After months of waiting, the EU’s General Data Protection Regulation (GDPR) went into effect on May 25, 2018, and user inboxes were flooded with emails alerting them of changes to company privacy policies. However, even though the world has (mostly) accepted GDPR and kept moving forward, that isn’t the end of EU privacy regulations for the tech industry.
On the heels of GDPR comes the ePrivacy regulation, a separate regulation that focuses on ensuring individual privacy as it relates to electronic communications. While the final draft of the ePrivacy regulation didn’t make it out in time to release with GDPR, it is in the works and expected to release soon.
As such, it is important that companies understand the different ways in which the GDPR and ePrivacy regulations will affect their business. Here are the three differences that business leaders and professionals need to know.
1. ePrivacy specifically covers electronic communications
While the GDPR is the general regulation for personal data stored or used by a company, ePrivacy is lex specialis to GDPR when it comes to communications. What that means is that, when a data privacy issue is raised regarding communications, regulators will default to ePrivacy for that given instance. The two are meant to complement one another.
The ePrivacy regulation is an update to the standing ePrivacy Directive, which was originally put into place to guarantee “right to privacy in the electronic communication sector,” according to the directive. The directive originally focused mainly on email and SMS messages, but the proposed regulation would also address data privacy in services like WhatsApp, Facebook Messenger, and Skype, along with Internet of Things (IoT) devices.
Additionally, the ePrivacy regulation will also protect metadata associated with electronic communications as well.
2. ePrivacy includes non-personal data
GDPR is laser-focused on the protection of personal data, but the ePrivacy regulation is focused more broadly on the confidentiality of communications, “which may also contain non-personal data and data related to a legal person,” the proposal states.
The original ePrivacy Directive is often referred to as the “cookie law” because it imposed the need for informed consent before a firm could track an internet user with cookies.
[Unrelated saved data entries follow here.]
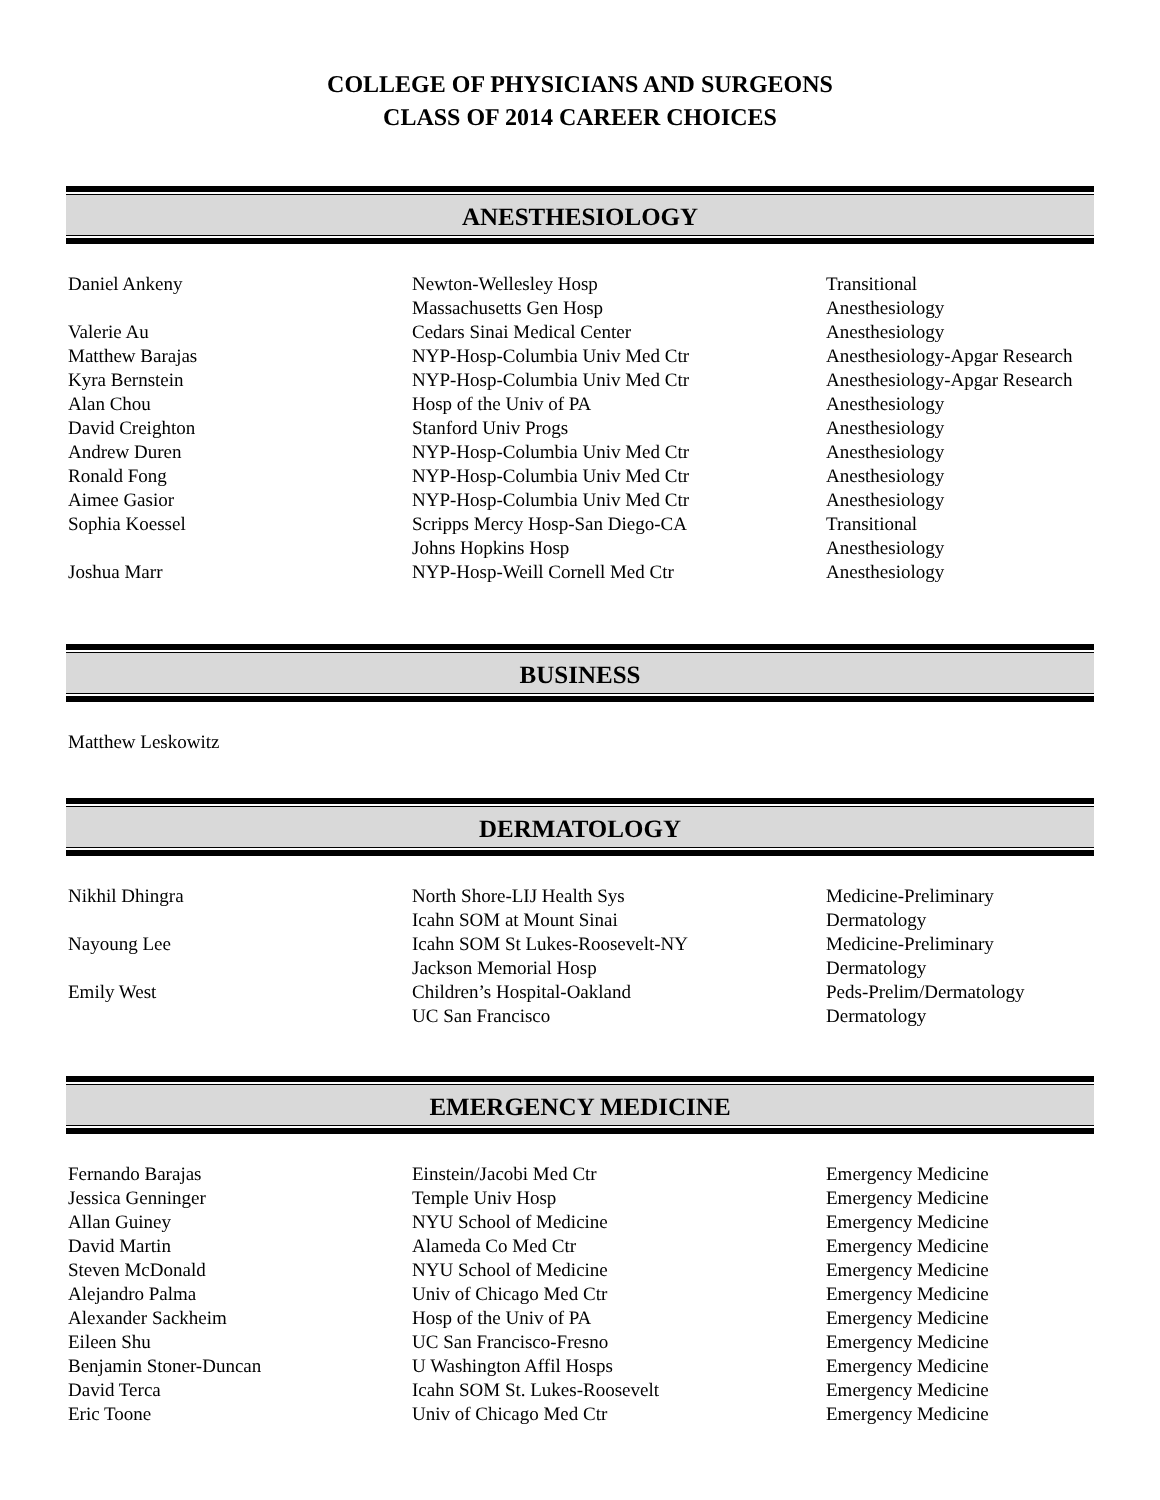COLLEGE OF PHYSICIANS AND SURGEONS
CLASS OF 2014 CAREER CHOICES
ANESTHESIOLOGY
| Daniel Ankeny | Newton-Wellesley Hosp | Transitional |
| | Massachusetts Gen Hosp | Anesthesiology |
| Valerie Au | Cedars Sinai Medical Center | Anesthesiology |
| Matthew Barajas | NYP-Hosp-Columbia Univ Med Ctr | Anesthesiology-Apgar Research |
| Kyra Bernstein | NYP-Hosp-Columbia Univ Med Ctr | Anesthesiology-Apgar Research |
| Alan Chou | Hosp of the Univ of PA | Anesthesiology |
| David Creighton | Stanford Univ Progs | Anesthesiology |
| Andrew Duren | NYP-Hosp-Columbia Univ Med Ctr | Anesthesiology |
| Ronald Fong | NYP-Hosp-Columbia Univ Med Ctr | Anesthesiology |
| Aimee Gasior | NYP-Hosp-Columbia Univ Med Ctr | Anesthesiology |
| Sophia Koessel | Scripps Mercy Hosp-San Diego-CA | Transitional |
| | Johns Hopkins Hosp | Anesthesiology |
| Joshua Marr | NYP-Hosp-Weill Cornell Med Ctr | Anesthesiology |
BUSINESS
| Matthew Leskowitz | | |
DERMATOLOGY
| Nikhil Dhingra | North Shore-LIJ Health Sys | Medicine-Preliminary |
| | Icahn SOM at Mount Sinai | Dermatology |
| Nayoung Lee | Icahn SOM St Lukes-Roosevelt-NY | Medicine-Preliminary |
| | Jackson Memorial Hosp | Dermatology |
| Emily West | Children’s Hospital-Oakland | Peds-Prelim/Dermatology |
| | UC San Francisco | Dermatology |
EMERGENCY MEDICINE
| Fernando Barajas | Einstein/Jacobi Med Ctr | Emergency Medicine |
| Jessica Genninger | Temple Univ Hosp | Emergency Medicine |
| Allan Guiney | NYU School of Medicine | Emergency Medicine |
| David Martin | Alameda Co Med Ctr | Emergency Medicine |
| Steven McDonald | NYU School of Medicine | Emergency Medicine |
| Alejandro Palma | Univ of Chicago Med Ctr | Emergency Medicine |
| Alexander Sackheim | Hosp of the Univ of PA | Emergency Medicine |
| Eileen Shu | UC San Francisco-Fresno | Emergency Medicine |
| Benjamin Stoner-Duncan | U Washington Affil Hosps | Emergency Medicine |
| David Terca | Icahn SOM St. Lukes-Roosevelt | Emergency Medicine |
| Eric Toone | Univ of Chicago Med Ctr | Emergency Medicine |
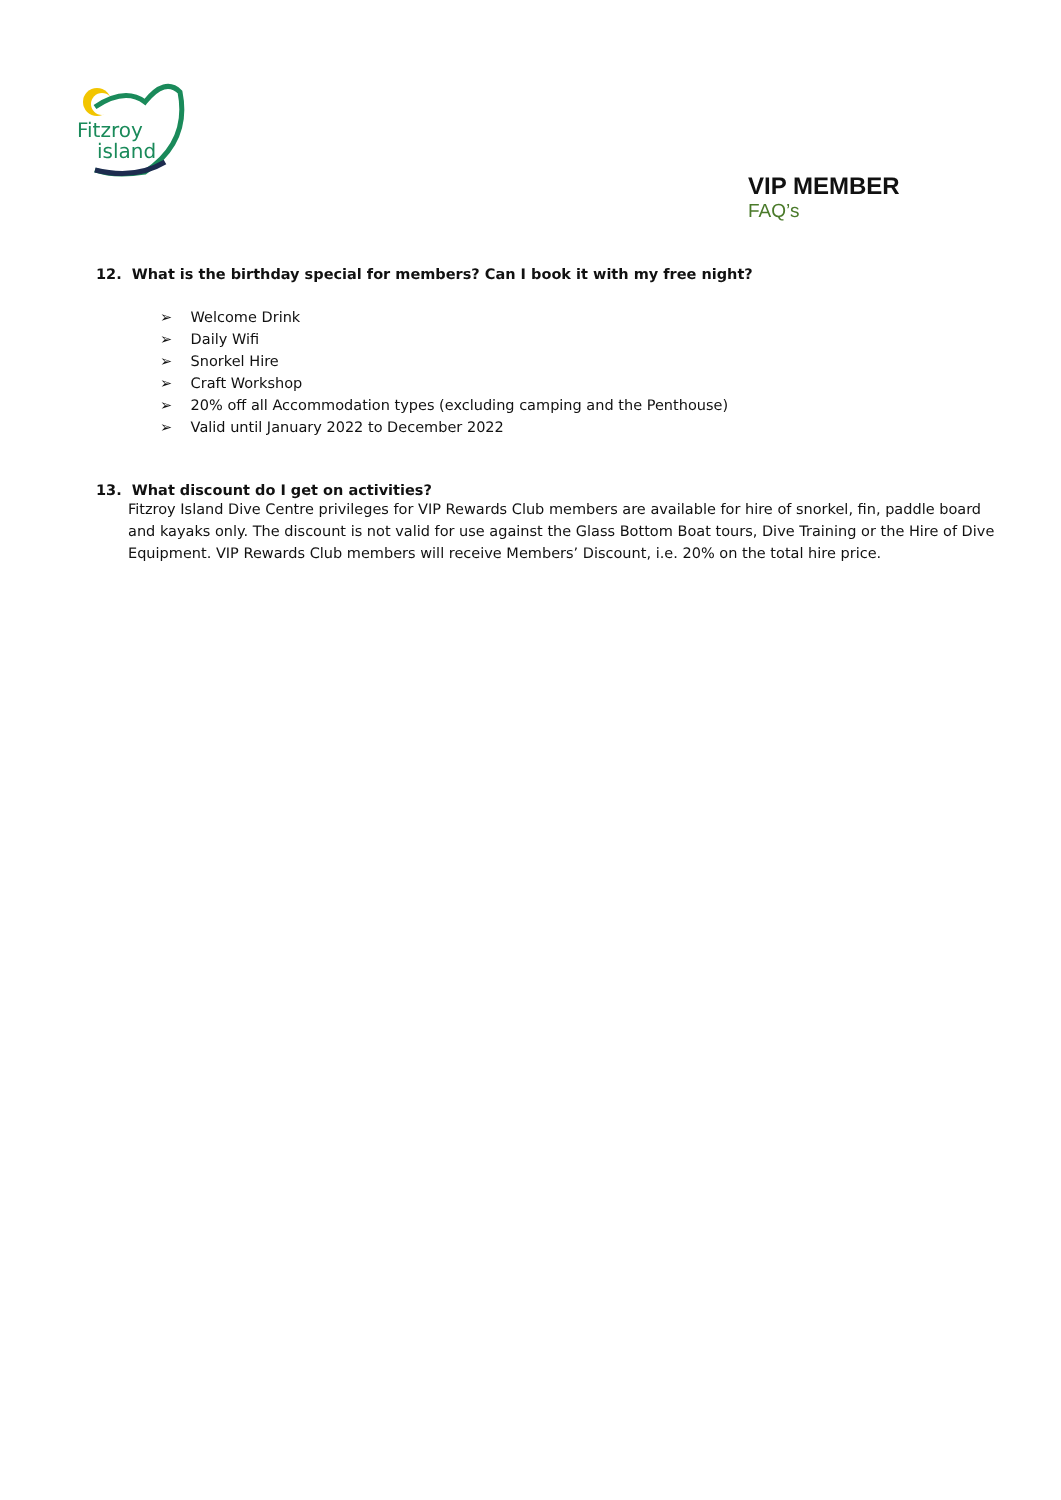Fitzroy
island
VIP MEMBER
FAQ’s
12. What is the birthday special for members? Can I book it with my free night?
➢ Welcome Drink
➢ Daily Wifi
➢ Snorkel Hire
➢ Craft Workshop
➢ 20% off all Accommodation types (excluding camping and the Penthouse)
➢ Valid until January 2022 to December 2022
13. What discount do I get on activities?
Fitzroy Island Dive Centre privileges for VIP Rewards Club members are available for hire of snorkel, fin, paddle board and kayaks only. The discount is not valid for use against the Glass Bottom Boat tours, Dive Training or the Hire of Dive Equipment. VIP Rewards Club members will receive Members’ Discount, i.e. 20% on the total hire price.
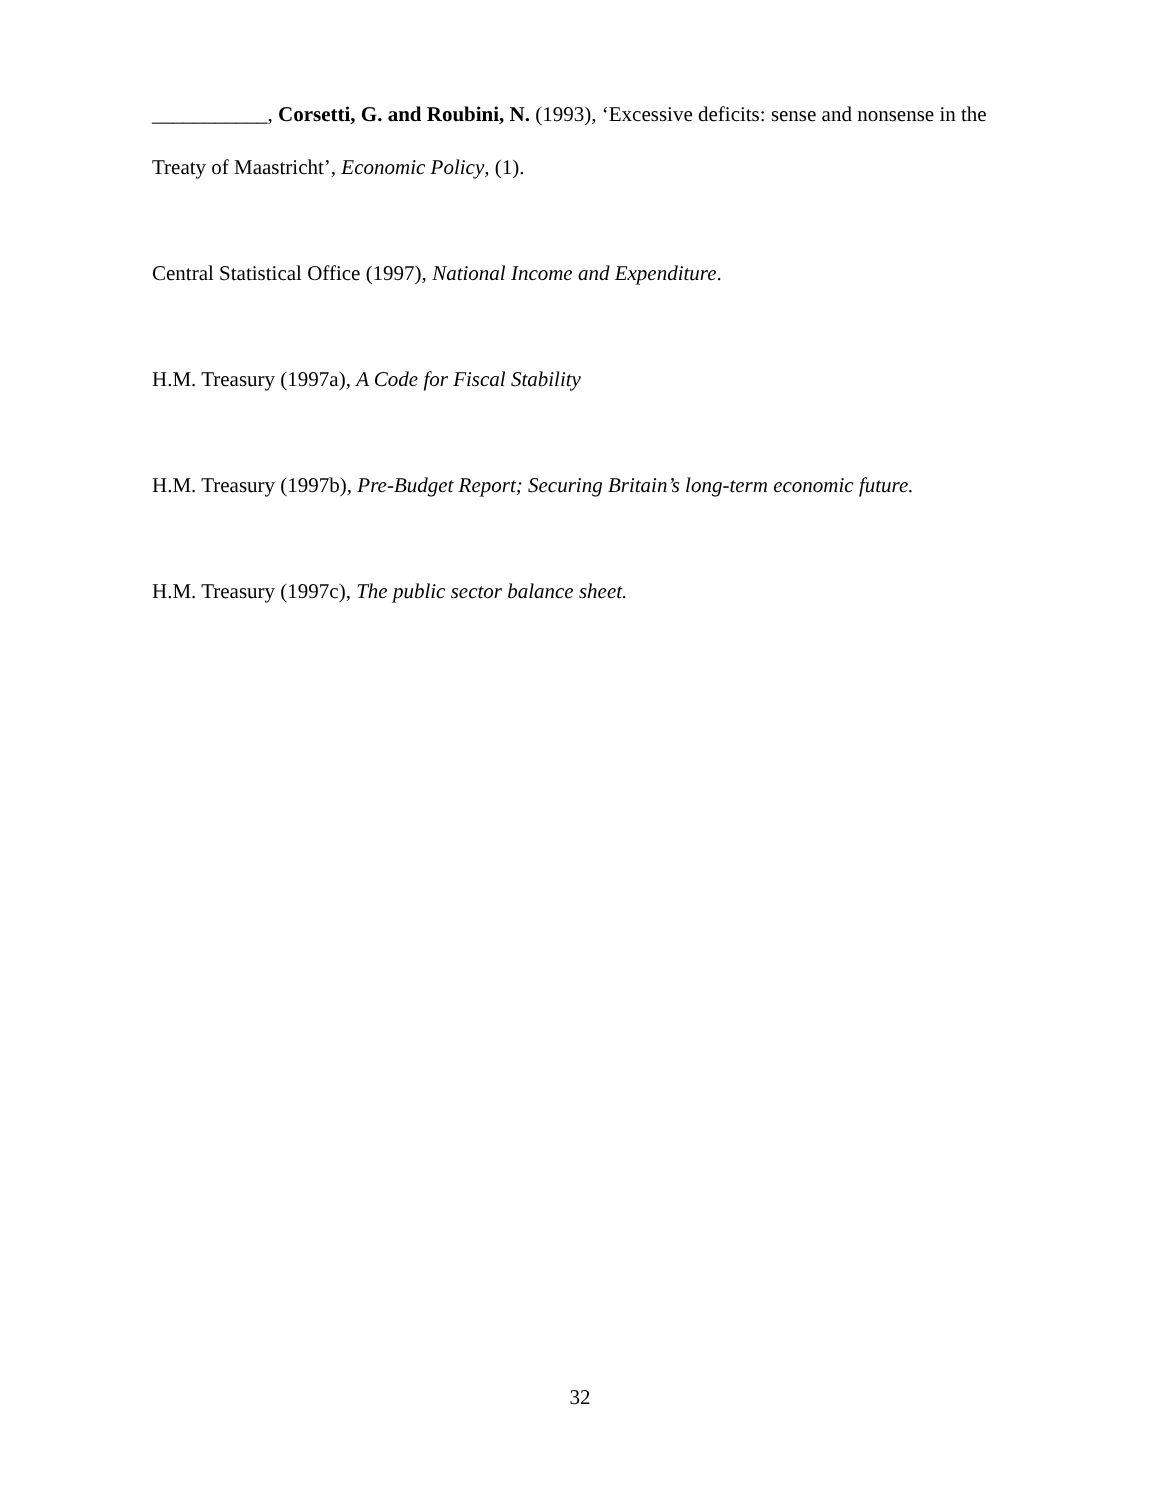___________, Corsetti, G. and Roubini, N. (1993), ‘Excessive deficits: sense and nonsense in the Treaty of Maastricht’, Economic Policy, (1).
Central Statistical Office (1997), National Income and Expenditure.
H.M. Treasury (1997a), A Code for Fiscal Stability
H.M. Treasury (1997b), Pre-Budget Report; Securing Britain’s long-term economic future.
H.M. Treasury (1997c), The public sector balance sheet.
32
The regulation will add new clarifications and simplifications for the consent rule, along with other new tools for protecting against unwanted communication tracking and more.
3. They have different legal precedents
As noted in the proposal itself, the basis for the ePrivacy regulation are Article 16 and Article 114 of the Treaty on the Functioning of the European Union. However, it also reflects part of Article 7 of the Charter of Fundamental Rights: “Everyone has the right to respect for his or her private and family life, home and communications.”
GDPR, on the other hand, is based on Article 8 of the European Charter of Human Rights, which states: “Everyone has the right to respect for his private and family life, his home and his correspondence.” However, for ePrivacy, the proposal notes that the meaning and scope of Article 7 of the Charter of Fundamental Rights shall be regarded in the same way as Article 8 from the European Charter of Human Rights.